Do I really need it?
A: If you can afford baseline hormone testing, with either saliva or blood
samples, and your practitioner is willing and able to put that information to good
use, then it can be very useful. A baseline level is beneficial as a pre-hysterectomy
reference, because it helps the practitioner to provide a dose of bHRT that most
closely mimics your natural levels. It’s especially useful when compounded
bHRT is used, for more precise ratios in your prescription.

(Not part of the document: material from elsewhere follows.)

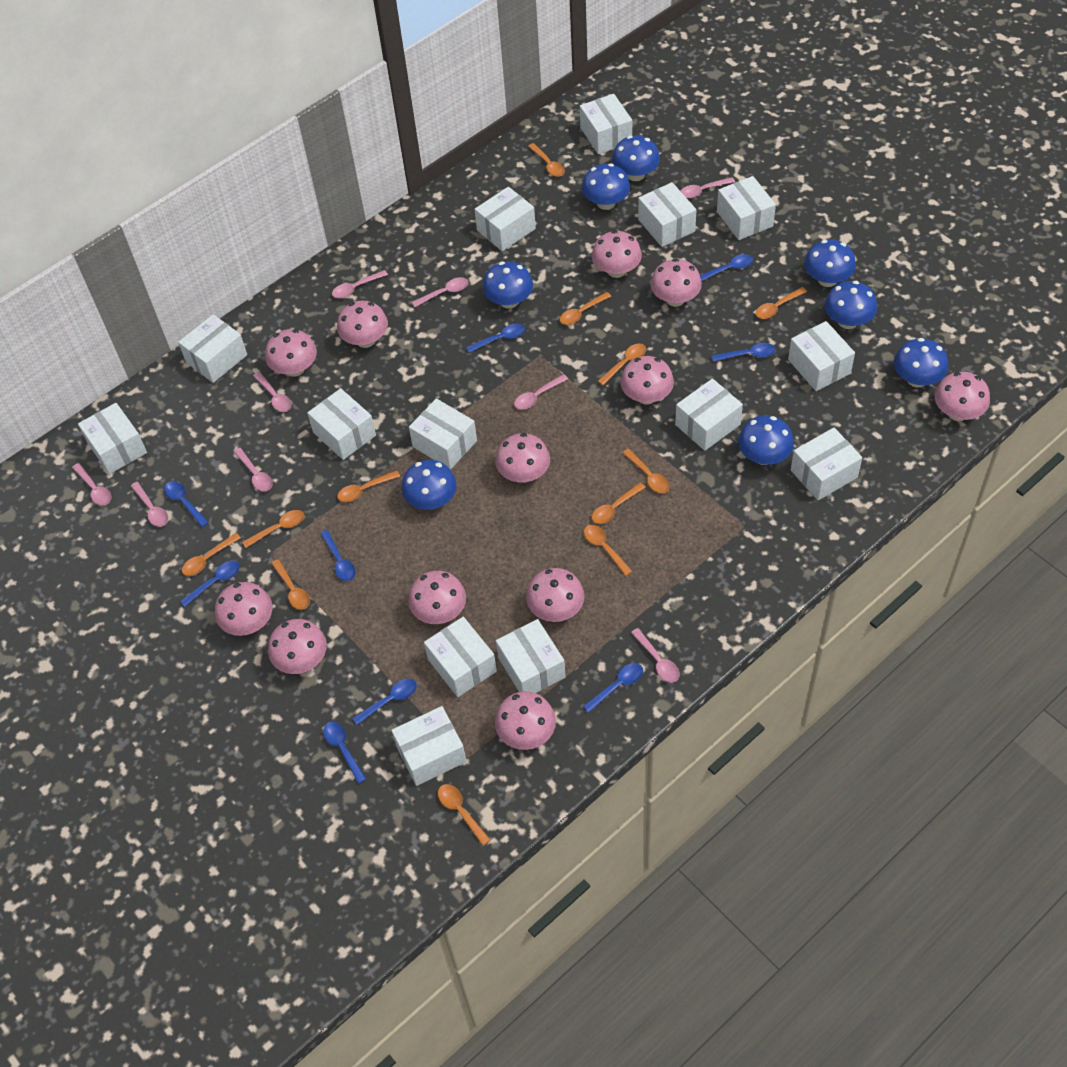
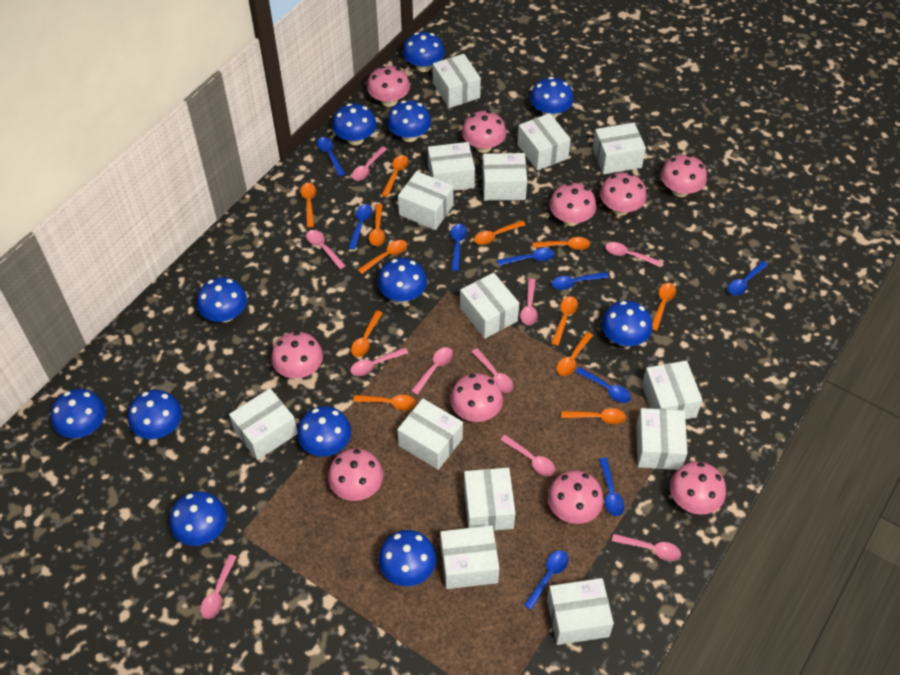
blue mushroom: [401,460,457,510] [483,261,533,309] [582,163,630,210] [612,136,660,181] [738,416,794,465] [804,239,856,287] [825,281,877,329] [894,338,948,388] = 8 -> [51,389,106,438] [128,390,182,439] [170,491,227,546] [197,277,247,322] [297,406,351,456] [332,103,377,145] [378,258,427,303] [378,530,436,586] [387,100,431,142] [403,32,445,72] [530,77,574,118] [602,301,652,346] = 12
pink mushroom: [215,582,272,636] [265,329,317,377] [268,619,327,674] [337,300,388,348] [408,571,466,624] [495,433,550,483] [495,691,556,750] [526,568,584,622] [592,230,642,278] [620,356,674,404] [650,258,702,307] [934,372,990,421] = 12 -> [271,332,323,379] [328,449,383,501] [367,66,410,107] [450,373,503,422] [462,111,506,153] [547,470,604,524] [550,183,596,226] [600,172,647,215] [661,154,707,197] [670,462,726,515] = 10
pink spoon: [72,463,112,506] [131,482,168,527] [234,448,273,492] [253,372,292,412] [332,270,388,298] [412,277,469,307] [514,374,568,410] [631,628,680,683] [681,177,735,198] = 9 -> [200,554,237,619] [306,230,346,269] [350,348,408,376] [352,146,387,181] [411,347,453,395] [472,348,513,393] [500,435,555,476] [520,279,538,325] [605,242,662,267] [612,534,681,561] = 10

But while testing hormones can be a wonderful tool, it is not mandatory for using
low doses of FDA-approved products. This is important to understand, for those who
are financially tapped-out or for women working with a doctor who doesn’t
believe in testing. Practitioners who don’t have access to pre-hysterectomy
hormone levels must still prescribe hormone doses based on the age, symptoms, exam
findings, period status, body weight, and response to hormones their women patients
used previously. As imprecise as these indicators are, most providers can still
determine a dose that is close to the target. A skilled practitioner should be able
to “read” the individual, not rely just on test numbers.